The US presidential election is the event that will drive global currency markets this month, as no other national election is as important as that of the US president. We all know why the policies of the US administration are important but it is good to put the numbers in perspective.
The US is the world’s largest economy and the only “super power”. It is the largest consumer and trading partner of many countries and its trade policy impacts those of the rest of the world.
The US has a military presence in more than 80 countries and its political agenda sets the tone for the global geo-politics.
The US Federal Reserve sets the trend for interest rates and liquidity in the global markets. It prints the world’s reserve currency and accounts for more than 55 percent of the world’s market cap. Most capital markets, including that of India, have a direct and positive co-relation with the US markets.
Based on current polls and leads, Democratic candidate Joe Biden is projected to win the race comfortably. Also based on the current polls, there is a likelihood the Democrats could win both the House and the Senate. This will be a huge “blue sweep” for them and that will drive policy changes. Their stated economic positions suggest that the dollar could weaken in the medium term, which could drive commodities and Emerging Market equities higher.
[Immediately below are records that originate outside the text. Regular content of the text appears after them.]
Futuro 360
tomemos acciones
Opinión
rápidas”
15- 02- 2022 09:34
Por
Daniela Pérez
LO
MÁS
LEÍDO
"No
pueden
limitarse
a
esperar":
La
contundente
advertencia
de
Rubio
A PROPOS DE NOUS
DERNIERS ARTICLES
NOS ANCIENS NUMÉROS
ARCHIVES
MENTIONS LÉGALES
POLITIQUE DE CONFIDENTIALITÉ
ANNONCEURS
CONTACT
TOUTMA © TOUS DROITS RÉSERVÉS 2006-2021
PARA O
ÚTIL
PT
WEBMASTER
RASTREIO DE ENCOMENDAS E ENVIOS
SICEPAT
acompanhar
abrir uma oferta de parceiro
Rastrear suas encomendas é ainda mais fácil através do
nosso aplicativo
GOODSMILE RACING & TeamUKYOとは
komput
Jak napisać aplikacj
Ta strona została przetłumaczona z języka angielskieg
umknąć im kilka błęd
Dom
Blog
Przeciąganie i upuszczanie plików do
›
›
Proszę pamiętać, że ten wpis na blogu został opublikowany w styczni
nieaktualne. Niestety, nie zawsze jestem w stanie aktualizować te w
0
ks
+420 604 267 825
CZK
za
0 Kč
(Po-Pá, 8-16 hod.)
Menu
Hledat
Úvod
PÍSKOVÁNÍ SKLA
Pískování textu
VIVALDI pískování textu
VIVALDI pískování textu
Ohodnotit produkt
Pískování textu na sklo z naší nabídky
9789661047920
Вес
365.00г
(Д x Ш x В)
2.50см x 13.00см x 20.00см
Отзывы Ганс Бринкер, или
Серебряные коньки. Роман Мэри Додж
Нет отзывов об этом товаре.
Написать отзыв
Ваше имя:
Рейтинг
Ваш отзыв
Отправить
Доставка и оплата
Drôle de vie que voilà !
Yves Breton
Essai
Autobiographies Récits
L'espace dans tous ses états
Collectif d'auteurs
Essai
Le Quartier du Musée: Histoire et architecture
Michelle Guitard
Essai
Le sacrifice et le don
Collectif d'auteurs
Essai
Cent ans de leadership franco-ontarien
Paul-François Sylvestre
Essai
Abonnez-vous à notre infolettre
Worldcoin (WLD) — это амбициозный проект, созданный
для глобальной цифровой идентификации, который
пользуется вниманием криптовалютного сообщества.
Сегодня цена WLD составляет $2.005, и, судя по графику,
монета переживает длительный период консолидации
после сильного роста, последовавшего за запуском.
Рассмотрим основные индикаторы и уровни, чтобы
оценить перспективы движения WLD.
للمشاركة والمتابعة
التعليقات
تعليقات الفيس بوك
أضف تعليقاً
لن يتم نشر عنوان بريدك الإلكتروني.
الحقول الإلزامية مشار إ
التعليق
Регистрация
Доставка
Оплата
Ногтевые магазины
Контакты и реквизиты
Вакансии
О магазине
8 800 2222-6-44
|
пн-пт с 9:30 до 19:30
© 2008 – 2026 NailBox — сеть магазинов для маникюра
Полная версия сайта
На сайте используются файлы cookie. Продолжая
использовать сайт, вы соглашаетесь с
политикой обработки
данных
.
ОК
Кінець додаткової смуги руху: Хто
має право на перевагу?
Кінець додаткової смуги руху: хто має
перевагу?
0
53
The potential for a delayed or contested outcome to the November 3 US election is the biggest source of uncertainty facing the market. Central bank meetings in the US and the UK this week are also important developments to keep tabs on.
The Fed is unlikely to announce major changes and the Bank of England is expected to increase the size of its bond purchases by 100 billion pounds to support the economy.
The dollar index posted its largest weekly gains since September, up by 1 percent, amid uncertainty around the US elections and renewed lockdowns in Europe. Emerging market currencies, with the exception of the CNY, came under pressure with commodity-linked currencies performing the worst.
India’s forex reserve touched an all-time record of $560.53 billion recently. Our central bank has added $18.51 billion in the last one month in the forex kitty. This was the main reason behind the stable rupee even after a stronger dollar and weaker domestic economic environment.
USD-INR behaved the way we expected and traded well within my indicated range throughout last month. I expect it to depreciate in the early part of this month though it will run into strong resistance near 75.2 range. I do not expect a sustainable move beyond 75.2 this month and the RBI to intervene and supply the dollar freely in case of larger depreciation.
On the other extreme, in case of a strong bout of dollar weakness, the rupee will find support near 73.2. I expect it to trade in these 2 rupees per dollar range—larger than the usual range in light of expected volatility on account of US presidential elections. The expectation of a fiscal stimulus package from the government to support the economy before Diwali will also weigh on the rupee.
(Devarsh Vakil is the Deputy Head of Retail Research at HDFC Securities.)